This led to numerous performances of Glinka’s patriotic opera, A Life for the Tsar, in which a peasant also saved the first Romanov tsar from the Poles. One such performance was described by twenty-six-year-old Peter Tchaikovsky, then a budding composer:

As soon as the Poles appeared on the stage, shouts began: ‘Down with the Poles!’ The choristers were confused and stopped singing, and the audience demanded the anthem, which was sung about twenty times. At the end the Sovereign’s portrait was brought out, and the ensuing madness cannot be described.45

Karakozov was hanged and terrorist acts stopped for a while. But in January 1878 the revolutionary Vera Zasulich shot and wounded severely the Petersburg city chief, Fyodor Trepov. This began a series of successful terrorist attacks. The revolutionaries did not merely take down the highest tsarist officials, but also explained their attacks to the public and even dared to announce them beforehand. Special warnings from the revolutionaries were delivered to the chief of the gendarmes, Mezentsov (as one of the terrorists recalled, “practically in person” ) and to the Petersburg city prefect, Zurov. After each ensuing attack, leaflets rationalizing and defending it would appear throughout the city.

Even though the underground revolutionary cells were small, their members were dedicated to the highest degree, energetic, and intelligent; each attempt was planned carefully. When they decided to kill Mezentsov, they made up a timetable of his walks. Learning that Mezentsov was always accompanied by an adjutant and that the chief wore a protective vest, the attackers ordered an especially heavy dagger, explaining to the sword maker that they needed it for hunting bear. The journalist Sergei Stepnyak-Kravchinsky, who had been chosen to execute the death sentence that had already been pronounced publicly, got the signal from his accomplice and, concealing the dagger inside a newspaper, approached the strolling Mezentsov in front of the tsar’s Mikhailovsky Palace. While another conspirator distracted the adjutant, Kravchinsky struck the gendarme with the dagger in the stomach below the vest, then leaped into a waiting carriage drawn by a prized trotter, which carried the terrorist down a planned escape route and off to safety.

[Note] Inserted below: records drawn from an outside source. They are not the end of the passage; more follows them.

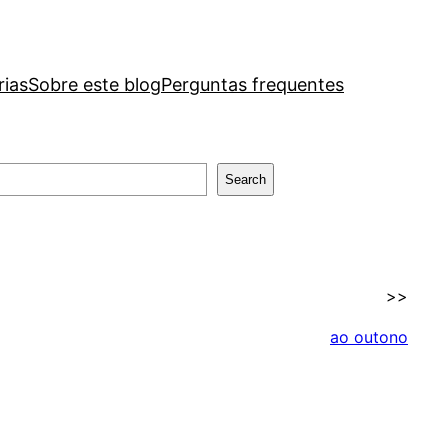
rias
Sobre este blog
Perguntas frequentes
Search
>>
ao outono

The chief of the gendarmes died of the wound, and Kravchinsky described the assassination in an underground brochure called “A Death for a Death,” widely distributed in Petersburg and all of Russia. Such audacious attacks carried out in broad daylight left the capital in a state of shock as the revolutionaries announced, “those who decided questions of life and death with a single flourish of the pen now see with horror that they are also subject to the death penalty.” One of the leading nihilists explained the terrorist campaign, unprecedented in boldness, scope, and success, this way: “When they gag the mouth of a man who wants to speak they thereby untie his hands.”46

In Russia the gigantic pyramid of power was topped by the tsar. The emperor was not only a symbolic figure but also a real sovereign. Therefore the liberal Alexander II was inevitably held responsible for the actions of his most reactionary bureaucrats. “It was getting strange,” wrote Vera Figner, a leading terrorist, “to beat the servants for doing the bidding of their master and not touching the master.”47 The revolutionaries also wanted to shock Petersburg, so they decided at all costs to kill the tsar. Just a few dozen people with limited funds were in charge. But they were young and, most important, fanatically certain of the rightness of their cause. Alexander II could move the country along the path of reform as much as he wanted—he was doomed anyway.

In 1879 they shot once more at Alexander II, who had been told by a fortune teller that there would be seven attempts on his life. The emperor had been walking—alone as usual—on Palace Square. This time again the terrorist, like Karakozov before him, missed and was also hanged. So the revolutionaries decided to use a much more effective weapon than firearms: dynamite. But the sophisticated plan to blow up the tsar’s train did not work either. Then they placed the explosive in the cellar below the Winter Palace. Another failure. The powerful explosion that killed or wounded some seventy Finnish soldiers guarding Alexander II miraculously left the emperor untouched.

Nevertheless, the social and political fallout from that explosion was extensive, leaving the capital in a panic. “All Russia can be said to be under siege,”48 the minister of defense Dmitri Milyutin wrote in his diary. In Petersburg during the winter of 1878-1879 alone, over two thousand were arrested on suspicion of subversive activity. But for the unfettered nihilists, the hunt for Alexander, unprecedented in the annals of political terror, had turned into an obsession.